我不太了解java方面。正如nikc所提到的,json_encode将关联数组更改为json对象,将数值数组更改为json数组。
#2
1
you are encoding a json array with json_encode. In json [ ](square brackets) stands for array and { }(curley brackets) for object. Using the sample given by [enobrev], returns a json object rather then json array.
你用json_encode编码一个json数组。在json [](方括号)中代表对象的数组和{}(curley括号)。使用[enobrev]给出的样本,返回一个json对象而不是json数组。
Your solution in this case would be in android to call
在这种情况下你的解决方案将在android中调用
//Example of the content of result:
// {"name":"john"} This would be the result returned from the restfull request
// This the above JSON would be stored in a variable of type String.
JSONObject obj = new JSONObject(result); //JSONObject's constructor accepts a string as parameter
When you have the object you can then write:
当你有了这个对象时,你可以写:
obj.getString("name");
This will retrieve the value from which the key is "name"
这将检索密钥为“name”的值
An example of its usage can be:
它的用法示例可以是:
Toast.makeText(context, obj.getString("name"), Toast.LENGTH_LONG).show();
which returns john.
返回约翰。
Because the error you got implies that you are trying to make a json array out of a json object.

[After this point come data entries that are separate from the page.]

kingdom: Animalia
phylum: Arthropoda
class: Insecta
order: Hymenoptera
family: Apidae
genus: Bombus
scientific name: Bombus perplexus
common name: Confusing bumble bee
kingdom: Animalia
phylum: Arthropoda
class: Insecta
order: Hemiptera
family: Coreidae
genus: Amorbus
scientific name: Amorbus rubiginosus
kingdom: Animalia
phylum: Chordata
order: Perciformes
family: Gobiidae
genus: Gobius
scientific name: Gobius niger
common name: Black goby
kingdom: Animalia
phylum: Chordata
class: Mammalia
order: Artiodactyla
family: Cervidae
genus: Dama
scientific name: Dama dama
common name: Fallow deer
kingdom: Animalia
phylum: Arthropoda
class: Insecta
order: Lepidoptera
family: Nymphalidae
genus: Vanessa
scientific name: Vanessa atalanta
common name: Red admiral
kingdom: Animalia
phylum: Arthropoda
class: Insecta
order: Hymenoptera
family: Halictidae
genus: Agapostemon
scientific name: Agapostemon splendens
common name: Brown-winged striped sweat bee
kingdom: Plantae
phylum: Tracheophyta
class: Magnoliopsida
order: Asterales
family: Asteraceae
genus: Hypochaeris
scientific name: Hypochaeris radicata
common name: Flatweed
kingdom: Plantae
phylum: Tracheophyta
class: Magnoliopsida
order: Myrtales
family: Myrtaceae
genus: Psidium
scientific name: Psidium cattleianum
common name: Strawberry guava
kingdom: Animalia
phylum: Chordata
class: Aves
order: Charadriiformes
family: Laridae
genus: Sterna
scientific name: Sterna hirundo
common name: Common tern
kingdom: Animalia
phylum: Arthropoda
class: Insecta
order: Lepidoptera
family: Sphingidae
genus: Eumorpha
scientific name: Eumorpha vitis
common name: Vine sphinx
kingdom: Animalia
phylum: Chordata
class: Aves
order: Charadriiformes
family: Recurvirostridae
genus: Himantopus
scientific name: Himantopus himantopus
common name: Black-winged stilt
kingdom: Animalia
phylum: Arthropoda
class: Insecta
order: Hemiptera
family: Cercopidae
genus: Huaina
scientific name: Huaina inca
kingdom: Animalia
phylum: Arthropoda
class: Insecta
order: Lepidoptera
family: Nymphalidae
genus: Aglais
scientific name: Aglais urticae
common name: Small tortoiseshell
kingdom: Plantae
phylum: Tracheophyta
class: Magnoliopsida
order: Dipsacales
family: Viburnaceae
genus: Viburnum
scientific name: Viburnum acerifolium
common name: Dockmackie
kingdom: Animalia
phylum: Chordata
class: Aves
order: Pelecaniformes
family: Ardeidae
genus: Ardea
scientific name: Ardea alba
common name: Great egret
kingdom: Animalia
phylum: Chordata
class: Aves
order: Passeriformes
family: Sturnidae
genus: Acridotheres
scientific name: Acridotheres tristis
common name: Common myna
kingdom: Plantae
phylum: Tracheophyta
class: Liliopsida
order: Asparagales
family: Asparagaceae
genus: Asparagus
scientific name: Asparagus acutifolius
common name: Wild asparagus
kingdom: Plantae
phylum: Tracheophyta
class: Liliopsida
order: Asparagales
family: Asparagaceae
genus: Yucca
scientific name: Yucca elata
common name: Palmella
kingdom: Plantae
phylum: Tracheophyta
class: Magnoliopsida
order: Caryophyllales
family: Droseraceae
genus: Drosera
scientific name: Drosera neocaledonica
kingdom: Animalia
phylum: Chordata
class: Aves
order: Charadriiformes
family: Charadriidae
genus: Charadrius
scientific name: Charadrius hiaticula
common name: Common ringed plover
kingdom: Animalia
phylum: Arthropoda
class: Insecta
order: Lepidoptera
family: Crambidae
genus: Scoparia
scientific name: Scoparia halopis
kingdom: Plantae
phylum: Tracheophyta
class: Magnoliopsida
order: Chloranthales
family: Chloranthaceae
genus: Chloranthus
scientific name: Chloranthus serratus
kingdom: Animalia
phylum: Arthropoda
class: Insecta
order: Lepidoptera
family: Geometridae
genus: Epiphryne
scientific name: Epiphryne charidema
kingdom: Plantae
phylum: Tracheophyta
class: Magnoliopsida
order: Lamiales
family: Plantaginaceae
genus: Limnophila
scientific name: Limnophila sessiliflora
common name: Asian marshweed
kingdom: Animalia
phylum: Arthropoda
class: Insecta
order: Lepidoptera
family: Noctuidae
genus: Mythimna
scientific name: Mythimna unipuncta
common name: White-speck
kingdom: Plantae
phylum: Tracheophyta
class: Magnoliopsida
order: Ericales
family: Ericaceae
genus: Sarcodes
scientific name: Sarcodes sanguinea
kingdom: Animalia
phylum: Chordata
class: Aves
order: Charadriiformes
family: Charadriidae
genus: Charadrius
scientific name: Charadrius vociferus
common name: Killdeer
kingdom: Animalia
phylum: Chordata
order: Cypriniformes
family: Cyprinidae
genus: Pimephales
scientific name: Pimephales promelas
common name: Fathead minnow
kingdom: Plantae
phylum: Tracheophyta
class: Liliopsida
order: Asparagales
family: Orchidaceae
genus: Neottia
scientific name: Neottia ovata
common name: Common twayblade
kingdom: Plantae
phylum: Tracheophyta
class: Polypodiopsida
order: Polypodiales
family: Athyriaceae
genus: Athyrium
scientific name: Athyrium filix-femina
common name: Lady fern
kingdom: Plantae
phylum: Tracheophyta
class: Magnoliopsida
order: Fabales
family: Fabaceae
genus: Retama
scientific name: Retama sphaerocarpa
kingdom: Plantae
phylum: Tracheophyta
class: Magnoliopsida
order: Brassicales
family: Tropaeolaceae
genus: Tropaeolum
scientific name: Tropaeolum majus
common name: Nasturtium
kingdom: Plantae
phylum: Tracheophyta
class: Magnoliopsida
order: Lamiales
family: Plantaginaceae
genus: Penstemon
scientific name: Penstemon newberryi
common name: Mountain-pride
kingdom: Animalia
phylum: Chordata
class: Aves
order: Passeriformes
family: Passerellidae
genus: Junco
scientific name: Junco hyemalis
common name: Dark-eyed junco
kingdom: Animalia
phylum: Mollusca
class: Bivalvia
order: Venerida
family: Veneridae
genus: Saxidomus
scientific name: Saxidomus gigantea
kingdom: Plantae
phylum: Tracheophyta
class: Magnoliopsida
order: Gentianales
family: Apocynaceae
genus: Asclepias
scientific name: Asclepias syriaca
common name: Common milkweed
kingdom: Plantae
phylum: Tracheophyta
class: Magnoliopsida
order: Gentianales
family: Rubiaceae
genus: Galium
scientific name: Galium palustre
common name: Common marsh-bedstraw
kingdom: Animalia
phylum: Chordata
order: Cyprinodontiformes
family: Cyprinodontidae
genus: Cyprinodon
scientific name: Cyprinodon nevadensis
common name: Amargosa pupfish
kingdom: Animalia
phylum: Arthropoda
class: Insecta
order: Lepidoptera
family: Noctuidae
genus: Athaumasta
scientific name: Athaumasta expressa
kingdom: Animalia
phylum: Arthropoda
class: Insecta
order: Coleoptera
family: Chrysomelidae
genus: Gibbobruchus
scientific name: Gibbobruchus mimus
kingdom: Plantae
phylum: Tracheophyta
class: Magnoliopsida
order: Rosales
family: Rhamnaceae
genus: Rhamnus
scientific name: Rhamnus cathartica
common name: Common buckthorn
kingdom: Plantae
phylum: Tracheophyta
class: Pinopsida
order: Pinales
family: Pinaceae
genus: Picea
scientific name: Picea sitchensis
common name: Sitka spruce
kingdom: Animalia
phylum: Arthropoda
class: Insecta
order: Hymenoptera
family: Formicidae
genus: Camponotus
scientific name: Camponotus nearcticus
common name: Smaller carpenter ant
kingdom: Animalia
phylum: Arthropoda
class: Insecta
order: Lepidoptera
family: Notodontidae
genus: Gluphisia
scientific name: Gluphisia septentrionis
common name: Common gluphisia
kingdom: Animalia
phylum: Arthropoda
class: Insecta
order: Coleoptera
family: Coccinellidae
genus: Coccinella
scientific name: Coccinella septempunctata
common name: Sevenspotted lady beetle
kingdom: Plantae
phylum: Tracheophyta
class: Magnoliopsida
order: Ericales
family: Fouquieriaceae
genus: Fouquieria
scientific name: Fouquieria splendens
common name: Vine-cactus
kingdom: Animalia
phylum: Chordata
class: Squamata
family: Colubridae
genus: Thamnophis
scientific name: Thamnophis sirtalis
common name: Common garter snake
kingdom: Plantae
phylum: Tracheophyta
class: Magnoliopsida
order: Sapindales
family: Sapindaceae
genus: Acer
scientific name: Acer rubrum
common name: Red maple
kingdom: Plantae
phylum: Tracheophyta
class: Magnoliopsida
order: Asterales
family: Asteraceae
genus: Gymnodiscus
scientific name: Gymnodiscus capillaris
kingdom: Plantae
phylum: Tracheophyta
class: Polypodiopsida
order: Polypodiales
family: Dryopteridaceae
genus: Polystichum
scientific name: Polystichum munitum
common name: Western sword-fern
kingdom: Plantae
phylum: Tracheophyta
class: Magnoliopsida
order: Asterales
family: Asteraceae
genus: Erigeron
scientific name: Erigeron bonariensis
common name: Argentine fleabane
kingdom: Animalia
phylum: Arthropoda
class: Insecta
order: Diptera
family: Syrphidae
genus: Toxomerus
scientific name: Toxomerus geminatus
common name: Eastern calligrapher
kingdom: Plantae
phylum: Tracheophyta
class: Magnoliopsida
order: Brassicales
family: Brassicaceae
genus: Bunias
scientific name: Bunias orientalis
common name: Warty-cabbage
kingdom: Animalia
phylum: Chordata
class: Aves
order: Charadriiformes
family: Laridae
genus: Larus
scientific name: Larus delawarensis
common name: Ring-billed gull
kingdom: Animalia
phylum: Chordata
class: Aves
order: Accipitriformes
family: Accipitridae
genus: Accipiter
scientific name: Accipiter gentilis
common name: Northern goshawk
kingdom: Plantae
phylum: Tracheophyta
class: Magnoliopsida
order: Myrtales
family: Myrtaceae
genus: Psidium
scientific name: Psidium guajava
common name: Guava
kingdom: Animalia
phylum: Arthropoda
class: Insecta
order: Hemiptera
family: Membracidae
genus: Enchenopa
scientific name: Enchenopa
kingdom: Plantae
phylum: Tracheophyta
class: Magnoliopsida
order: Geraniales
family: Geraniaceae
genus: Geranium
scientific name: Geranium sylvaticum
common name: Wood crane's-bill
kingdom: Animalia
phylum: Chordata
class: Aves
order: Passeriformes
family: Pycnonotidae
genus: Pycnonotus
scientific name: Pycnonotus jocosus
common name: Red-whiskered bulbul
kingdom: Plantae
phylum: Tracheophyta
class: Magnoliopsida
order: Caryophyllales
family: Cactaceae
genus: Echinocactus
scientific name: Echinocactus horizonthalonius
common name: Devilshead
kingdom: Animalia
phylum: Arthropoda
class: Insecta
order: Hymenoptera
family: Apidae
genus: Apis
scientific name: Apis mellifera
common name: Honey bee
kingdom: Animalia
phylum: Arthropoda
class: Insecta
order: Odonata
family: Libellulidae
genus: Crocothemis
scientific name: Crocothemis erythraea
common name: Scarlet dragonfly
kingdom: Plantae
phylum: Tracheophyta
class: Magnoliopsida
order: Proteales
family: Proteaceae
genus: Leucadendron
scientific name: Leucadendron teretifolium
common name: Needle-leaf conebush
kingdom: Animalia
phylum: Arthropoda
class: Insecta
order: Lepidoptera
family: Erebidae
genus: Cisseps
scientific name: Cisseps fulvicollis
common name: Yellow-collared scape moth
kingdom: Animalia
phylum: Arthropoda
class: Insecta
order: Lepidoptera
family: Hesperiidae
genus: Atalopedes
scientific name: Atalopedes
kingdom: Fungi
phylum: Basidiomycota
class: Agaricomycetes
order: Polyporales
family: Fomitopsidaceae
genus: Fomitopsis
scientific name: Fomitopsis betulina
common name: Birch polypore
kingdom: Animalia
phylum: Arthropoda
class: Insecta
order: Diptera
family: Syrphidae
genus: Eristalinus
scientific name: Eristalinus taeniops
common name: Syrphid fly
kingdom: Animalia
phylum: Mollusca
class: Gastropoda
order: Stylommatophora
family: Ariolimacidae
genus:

因为你得到的错误意味着你试图用json对象创建一个json数组。
#1
5
json_encode needs an actual object or array to encode into json format. Also, it's good practice to set the content type for the response header. Try this:
json_encode需要一个实际的对象或数组来编码为json格式。此外,最好为响应标头设置内容类型。试试这个:
<?php
header('Content-type: application/json');
print json_encode(array('name' => 'john'));
?>
I don't know much about the java side. As nikc, mentioned, json_encode changes associative arrays to json objects and numerical arrays into json arrays.
我不太了解java方面。正如nikc所提到的,json_encode将关联数组更改为json对象,将数值数组更改为json数组。
#2
1
you are encoding a json array with json_encode. In json [ ](square brackets) stands for array and { }(curley brackets) for object. Using the sample given by [enobrev], returns a json object rather then json array.
你用json_encode编码一个json数组。在json [](方括号)中代表对象的数组和{}(curley括号)。使用[enobrev]给出的样本,返回一个json对象而不是json数组。
Your solution in this case would be in android to call
在这种情况下你的解决方案将在android中调用
//Example of the content of result:
// {"name":"john"} This would be the result returned from the restfull request
// This the above JSON would be stored in a variable of type String.
JSONObject obj = new JSONObject(result); //JSONObject's constructor accepts a string as parameter
When you have the object you can then write:
当你有了这个对象时,你可以写:
obj.getString("name");
This will retrieve the value from which the key is "name"
这将检索密钥为“name”的值
An example of its usage can be:
它的用法示例可以是:
Toast.makeText(context, obj.getString("name"), Toast.LENGTH_LONG).show();
which returns john.
返回约翰。
Because the error you got implies that you are trying to make a json array out of a json object.
因为你得到的错误意味着你试图用json对象创建一个json数组。